> [The data]
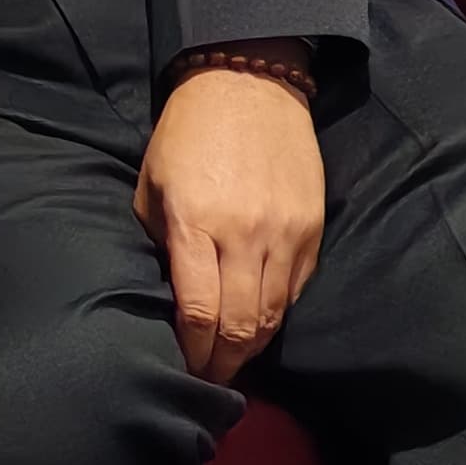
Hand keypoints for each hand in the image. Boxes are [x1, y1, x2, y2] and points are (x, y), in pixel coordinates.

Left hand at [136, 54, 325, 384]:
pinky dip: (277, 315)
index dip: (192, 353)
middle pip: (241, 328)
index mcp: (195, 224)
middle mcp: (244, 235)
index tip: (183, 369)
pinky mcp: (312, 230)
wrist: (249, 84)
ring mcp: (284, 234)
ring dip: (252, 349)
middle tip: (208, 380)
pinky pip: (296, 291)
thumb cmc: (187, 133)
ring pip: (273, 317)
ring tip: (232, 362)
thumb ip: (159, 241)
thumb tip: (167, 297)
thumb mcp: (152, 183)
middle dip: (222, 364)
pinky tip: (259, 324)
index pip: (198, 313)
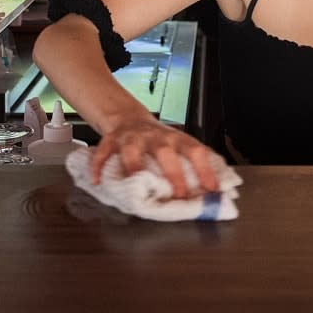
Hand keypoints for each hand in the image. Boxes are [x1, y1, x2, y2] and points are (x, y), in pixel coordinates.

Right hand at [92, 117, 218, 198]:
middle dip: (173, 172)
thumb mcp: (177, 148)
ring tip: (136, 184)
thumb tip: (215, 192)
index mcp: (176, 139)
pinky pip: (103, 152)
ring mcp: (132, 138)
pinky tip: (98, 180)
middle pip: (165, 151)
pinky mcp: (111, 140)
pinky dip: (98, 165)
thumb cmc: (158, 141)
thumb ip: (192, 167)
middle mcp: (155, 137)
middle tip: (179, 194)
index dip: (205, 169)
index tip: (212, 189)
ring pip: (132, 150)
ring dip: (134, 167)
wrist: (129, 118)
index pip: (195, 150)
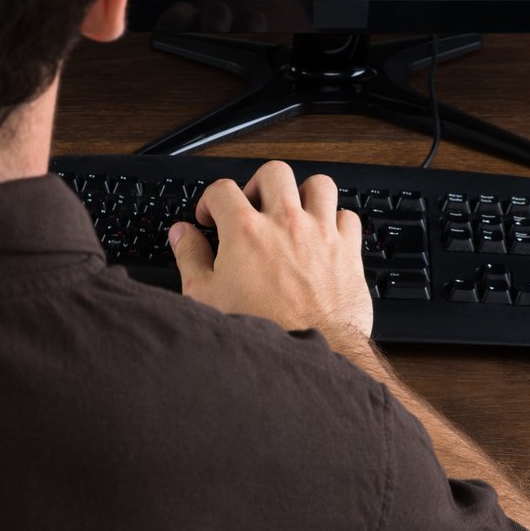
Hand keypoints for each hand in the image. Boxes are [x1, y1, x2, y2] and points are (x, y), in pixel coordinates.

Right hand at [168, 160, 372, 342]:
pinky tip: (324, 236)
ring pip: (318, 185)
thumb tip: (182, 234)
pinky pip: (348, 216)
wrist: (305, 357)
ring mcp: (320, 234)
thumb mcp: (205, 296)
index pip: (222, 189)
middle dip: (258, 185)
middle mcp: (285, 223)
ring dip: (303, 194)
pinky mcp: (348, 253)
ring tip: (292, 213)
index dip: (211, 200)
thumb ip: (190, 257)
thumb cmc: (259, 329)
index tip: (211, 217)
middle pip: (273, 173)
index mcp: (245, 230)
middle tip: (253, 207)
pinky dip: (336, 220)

> [Assigned task] No lines before the one containing "pinky tip: (324, 236)" belong in the answer; write out that line and each one after it exactly, through the end of the records.

> [Answer below]
pinky tip: (324, 236)
ring pip: (318, 185)
thumb tip: (182, 234)
pinky pip: (348, 216)
wrist: (305, 357)
ring mcp: (320, 234)
thumb mcp: (205, 296)
index pip: (222, 189)
middle dip: (258, 185)
middle mcp: (285, 223)
ring dip: (303, 194)
pinky mcp: (348, 253)
ring tip: (292, 213)
index dip: (211, 200)
thumb ip: (190, 257)
thumb cmc: (259, 329)
index tip: (211, 217)
middle pip: (273, 173)
index mcp: (245, 230)
middle tip: (253, 207)
pinky dip: (336, 220)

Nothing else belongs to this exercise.